Image region annotations:
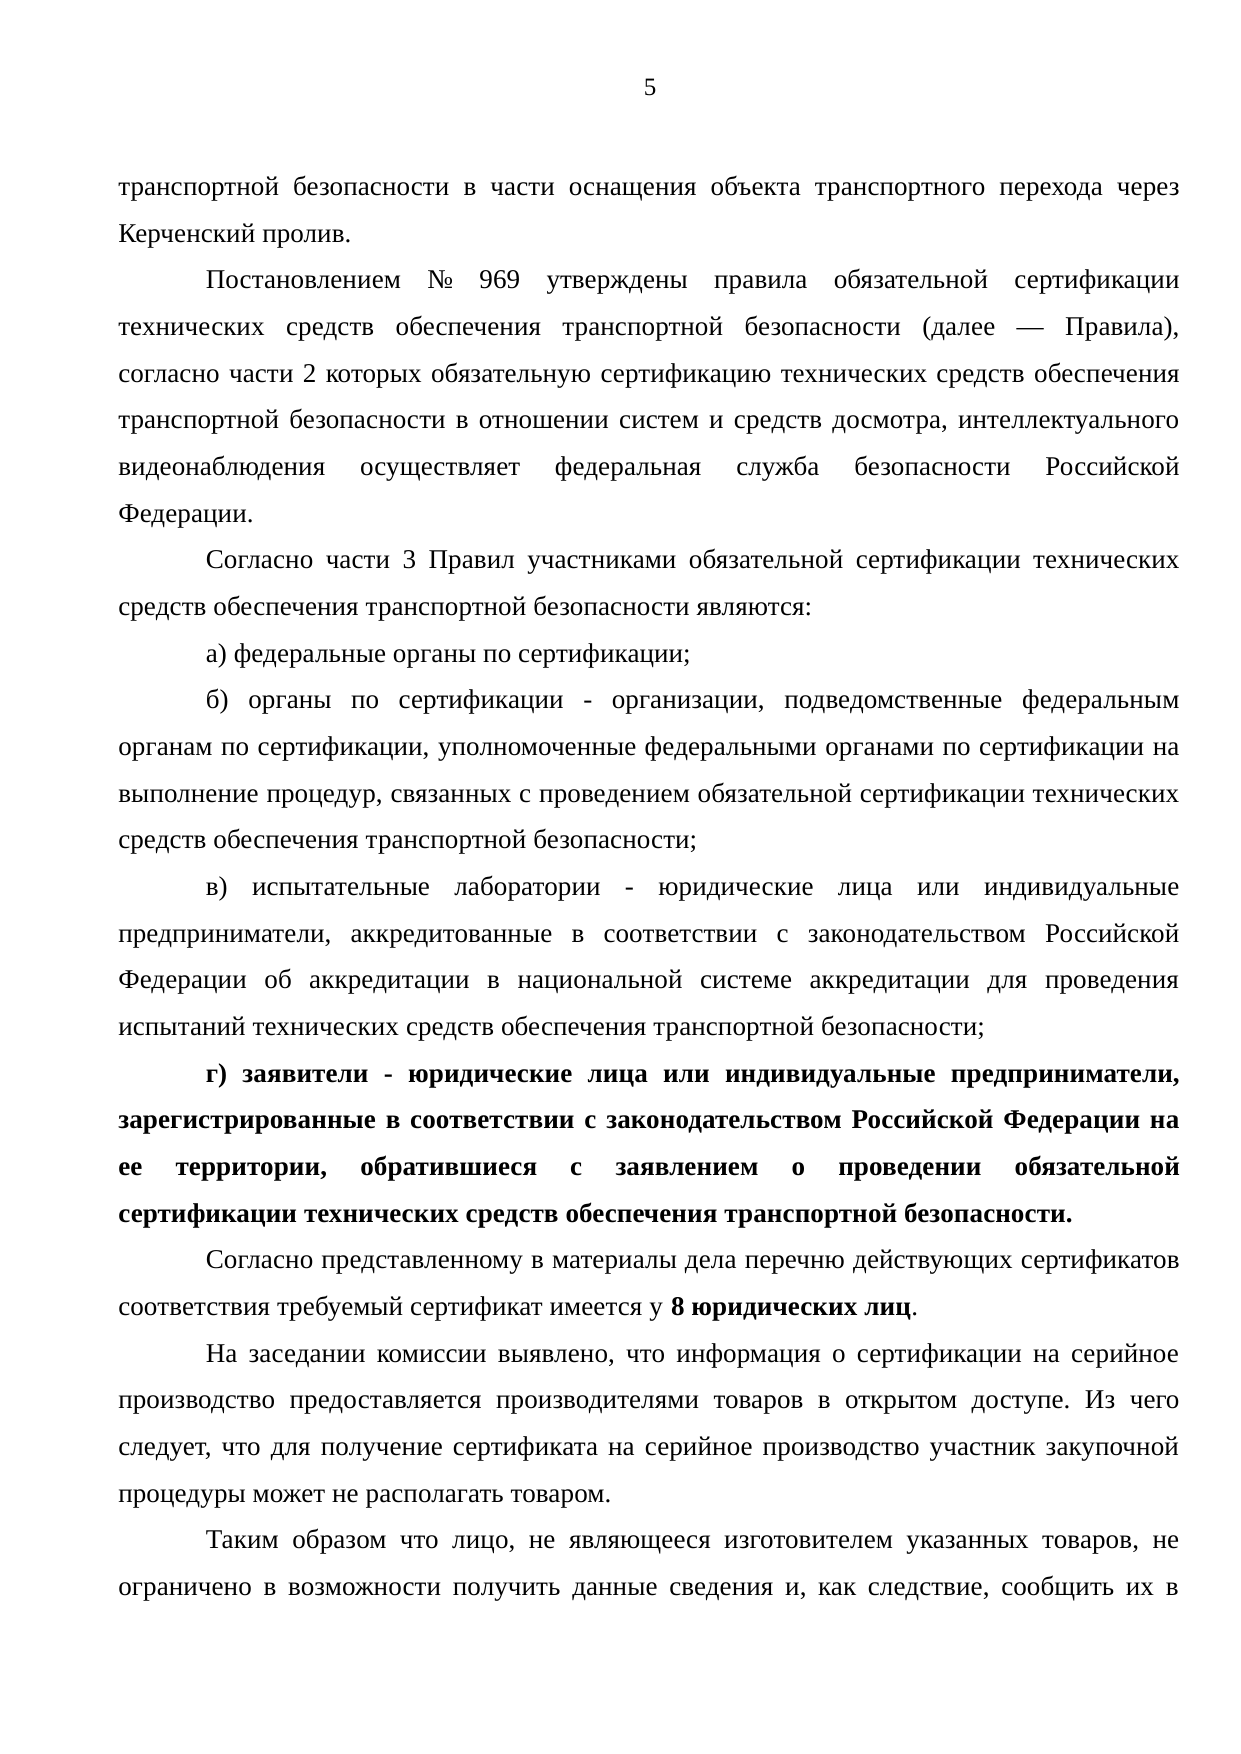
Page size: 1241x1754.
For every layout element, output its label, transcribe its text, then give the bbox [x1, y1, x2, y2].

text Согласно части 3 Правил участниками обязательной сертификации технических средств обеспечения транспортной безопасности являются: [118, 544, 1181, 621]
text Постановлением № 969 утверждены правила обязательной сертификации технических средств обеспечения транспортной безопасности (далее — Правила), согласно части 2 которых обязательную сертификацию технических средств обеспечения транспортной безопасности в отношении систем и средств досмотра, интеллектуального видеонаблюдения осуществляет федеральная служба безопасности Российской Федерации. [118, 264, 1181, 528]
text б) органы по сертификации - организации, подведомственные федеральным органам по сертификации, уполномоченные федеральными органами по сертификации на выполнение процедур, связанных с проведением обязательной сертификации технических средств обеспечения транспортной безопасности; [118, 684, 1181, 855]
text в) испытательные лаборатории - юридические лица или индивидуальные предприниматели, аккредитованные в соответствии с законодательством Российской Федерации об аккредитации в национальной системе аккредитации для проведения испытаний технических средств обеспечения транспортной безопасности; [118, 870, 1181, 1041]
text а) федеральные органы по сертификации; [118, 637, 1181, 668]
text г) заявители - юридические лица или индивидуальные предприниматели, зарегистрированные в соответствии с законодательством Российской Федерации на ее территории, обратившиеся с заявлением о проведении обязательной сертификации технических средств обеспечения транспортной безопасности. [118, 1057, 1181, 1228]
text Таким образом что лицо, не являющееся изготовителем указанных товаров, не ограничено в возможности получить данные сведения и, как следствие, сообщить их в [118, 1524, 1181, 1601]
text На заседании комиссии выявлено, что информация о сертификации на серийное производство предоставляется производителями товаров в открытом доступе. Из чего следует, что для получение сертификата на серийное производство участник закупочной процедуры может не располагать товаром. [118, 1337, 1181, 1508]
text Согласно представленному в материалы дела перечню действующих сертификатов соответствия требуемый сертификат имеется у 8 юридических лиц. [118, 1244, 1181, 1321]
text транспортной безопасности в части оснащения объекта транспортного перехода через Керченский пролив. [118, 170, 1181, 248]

- [WHAT THE TASK ASKS]: Please quote every one of the lines above word for word, leaving the pictures out of your answer.

- [FULL OUTPUT]:
Page size: 1241x1754.
For every layout element, output its label, transcribe its text, then give the bbox [x1, y1, x2, y2].

text Согласно части 3 Правил участниками обязательной сертификации технических средств обеспечения транспортной безопасности являются: [118, 544, 1181, 621]
text Постановлением № 969 утверждены правила обязательной сертификации технических средств обеспечения транспортной безопасности (далее — Правила), согласно части 2 которых обязательную сертификацию технических средств обеспечения транспортной безопасности в отношении систем и средств досмотра, интеллектуального видеонаблюдения осуществляет федеральная служба безопасности Российской Федерации. [118, 264, 1181, 528]
text б) органы по сертификации - организации, подведомственные федеральным органам по сертификации, уполномоченные федеральными органами по сертификации на выполнение процедур, связанных с проведением обязательной сертификации технических средств обеспечения транспортной безопасности; [118, 684, 1181, 855]
text в) испытательные лаборатории - юридические лица или индивидуальные предприниматели, аккредитованные в соответствии с законодательством Российской Федерации об аккредитации в национальной системе аккредитации для проведения испытаний технических средств обеспечения транспортной безопасности; [118, 870, 1181, 1041]
text а) федеральные органы по сертификации; [118, 637, 1181, 668]
text г) заявители - юридические лица или индивидуальные предприниматели, зарегистрированные в соответствии с законодательством Российской Федерации на ее территории, обратившиеся с заявлением о проведении обязательной сертификации технических средств обеспечения транспортной безопасности. [118, 1057, 1181, 1228]
text Таким образом что лицо, не являющееся изготовителем указанных товаров, не ограничено в возможности получить данные сведения и, как следствие, сообщить их в [118, 1524, 1181, 1601]
text На заседании комиссии выявлено, что информация о сертификации на серийное производство предоставляется производителями товаров в открытом доступе. Из чего следует, что для получение сертификата на серийное производство участник закупочной процедуры может не располагать товаром. [118, 1337, 1181, 1508]
text Согласно представленному в материалы дела перечню действующих сертификатов соответствия требуемый сертификат имеется у 8 юридических лиц. [118, 1244, 1181, 1321]
text транспортной безопасности в части оснащения объекта транспортного перехода через Керченский пролив. [118, 170, 1181, 248]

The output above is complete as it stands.